Map of life expectancy at birth from Global Education Project.

Sunday, February 10, 2019

Sunday Sermonette: Mind games


The conclusion of Genesis 42 is a bit confusing in places. Modern story tellers make their characters more available to us -- we tend to get more information about what's going on in their minds. Genesis is very sparing in this regard -- we are shown the surfaces and maybe an emotion is named, but we don't see people's inner lives.
27 At the place where they stopped for the night one of them opened his sack to get feed for his donkey, and he saw his silver in the mouth of his sack. 28 “My silver has been returned,” he said to his brothers. “Here it is in my sack.”
Their hearts sank and they turned to each other trembling and said, “What is this that God has done to us?”
In keeping with the often elliptical story telling, we aren't told which brother found the silver. Presumably we are to deduce that they are afraid of being accused of theft, otherwise presumably they ought to be happy about this development. Also unclear is why the rest of them didn't check their own sacks at this point. 
29 When they came to their father Jacob in the land of Canaan, they told him all that had happened to them. They said, 30 “The man who is lord over the land spoke harshly to us and treated us as though we were spying on the land. 31 But we said to him, ‘We are honest men; we are not spies. 32 We were twelve brothers, sons of one father.

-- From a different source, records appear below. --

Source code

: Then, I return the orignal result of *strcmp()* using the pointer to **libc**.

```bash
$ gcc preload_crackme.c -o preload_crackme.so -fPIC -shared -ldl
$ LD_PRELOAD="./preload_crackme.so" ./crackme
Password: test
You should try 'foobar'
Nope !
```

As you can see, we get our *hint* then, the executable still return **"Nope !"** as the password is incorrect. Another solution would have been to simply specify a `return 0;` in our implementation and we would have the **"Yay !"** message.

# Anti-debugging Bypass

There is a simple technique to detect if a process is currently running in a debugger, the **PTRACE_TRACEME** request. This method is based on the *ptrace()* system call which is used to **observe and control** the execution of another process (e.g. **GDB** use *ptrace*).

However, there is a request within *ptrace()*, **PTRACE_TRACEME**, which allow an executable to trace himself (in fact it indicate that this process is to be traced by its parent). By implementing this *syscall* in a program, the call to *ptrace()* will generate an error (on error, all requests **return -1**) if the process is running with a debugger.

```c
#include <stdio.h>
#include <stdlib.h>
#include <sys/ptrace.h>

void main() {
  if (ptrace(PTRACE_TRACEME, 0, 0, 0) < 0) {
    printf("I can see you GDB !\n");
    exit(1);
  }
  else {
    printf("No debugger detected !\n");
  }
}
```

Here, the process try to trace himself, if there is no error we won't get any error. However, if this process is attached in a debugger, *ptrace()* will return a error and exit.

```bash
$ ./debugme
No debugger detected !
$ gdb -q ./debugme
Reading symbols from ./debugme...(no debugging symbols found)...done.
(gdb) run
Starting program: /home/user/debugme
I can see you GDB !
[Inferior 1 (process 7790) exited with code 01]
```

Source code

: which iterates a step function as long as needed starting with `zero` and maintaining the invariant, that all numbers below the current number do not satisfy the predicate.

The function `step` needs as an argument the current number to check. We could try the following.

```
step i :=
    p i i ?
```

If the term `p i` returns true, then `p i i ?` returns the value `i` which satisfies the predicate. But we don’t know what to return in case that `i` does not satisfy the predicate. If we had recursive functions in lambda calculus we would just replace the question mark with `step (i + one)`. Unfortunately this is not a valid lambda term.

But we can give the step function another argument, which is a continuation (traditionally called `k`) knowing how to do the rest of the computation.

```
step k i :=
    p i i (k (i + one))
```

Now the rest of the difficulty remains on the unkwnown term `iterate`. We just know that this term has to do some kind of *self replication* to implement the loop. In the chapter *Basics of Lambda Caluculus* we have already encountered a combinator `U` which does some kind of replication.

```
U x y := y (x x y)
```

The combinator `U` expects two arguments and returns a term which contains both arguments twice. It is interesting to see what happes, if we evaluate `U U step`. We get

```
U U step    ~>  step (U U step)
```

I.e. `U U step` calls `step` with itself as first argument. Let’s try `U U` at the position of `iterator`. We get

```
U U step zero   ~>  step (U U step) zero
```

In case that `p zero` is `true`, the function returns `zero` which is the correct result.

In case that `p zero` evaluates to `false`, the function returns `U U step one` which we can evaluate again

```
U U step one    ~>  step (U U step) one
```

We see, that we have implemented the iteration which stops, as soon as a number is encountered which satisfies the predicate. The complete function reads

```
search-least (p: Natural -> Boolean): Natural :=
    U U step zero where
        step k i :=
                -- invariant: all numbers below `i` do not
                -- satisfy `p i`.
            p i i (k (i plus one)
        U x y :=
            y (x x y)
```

One is no more, and the youngest is now with our father in Canaan.’
33 “Then the man who is lord over the land said to us, ‘This is how I will know whether you are honest men: Leave one of your brothers here with me, and take food for your starving households and go. 34 But bring your youngest brother to me so I will know that you are not spies but honest men. Then I will give your brother back to you, and you can trade[a] in the land.’”
Again, we see the habit of repeating information the reader already knows in order to convey it to a character who hasn't learned it already. In modern story telling, the writer would just say, "They told him what had happened in Egypt .. ." Again, I think this may be a marker that this story was originally oral tradition; the repetition would have helped listeners follow it. Few were expected to read it even now that it was written down. Rather, it would still be recited or read aloud.
35 As they were emptying their sacks, there in each man’s sack was his pouch of silver! When they and their father saw the money pouches, they were frightened. 36 
Again, it's very strange that they didn't all look in their sacks back at the Inn. And now that they have all found the silver, they ought to have figured out that either this is some sort of a set up, or else the ruler intended to give them back their silver. But we don't see them discussing this or get any indication of what exactly they are thinking.
Their father Jacob said to them, “You have deprived me of my children. Joseph is no more and Simeon is no more, and now you want to take Benjamin. Everything is against me!”
37 Then Reuben said to his father, “You may put both of my sons to death if I do not bring him back to you. Entrust him to my care, and I will bring him back.”
Wow, Reuben is willing to sacrifice his own sons on a dare? 
38 But Jacob said, “My son will not go down there with you; his brother is dead and he is the only one left. If harm comes to him on the journey you are taking, you will bring my gray head down to the grave in sorrow.”

Footnotes:

  1. Genesis 42:34 Or move about freely

We will see in the coming chapters that Joseph's motives continue to be often obscure. We are coming to the end of Genesis; we will find the plot thickening indeed.

1 comment:

Don Quixote said...

The family reconciliation narrative is so much more compelling than so many other parts of the Pentateuch.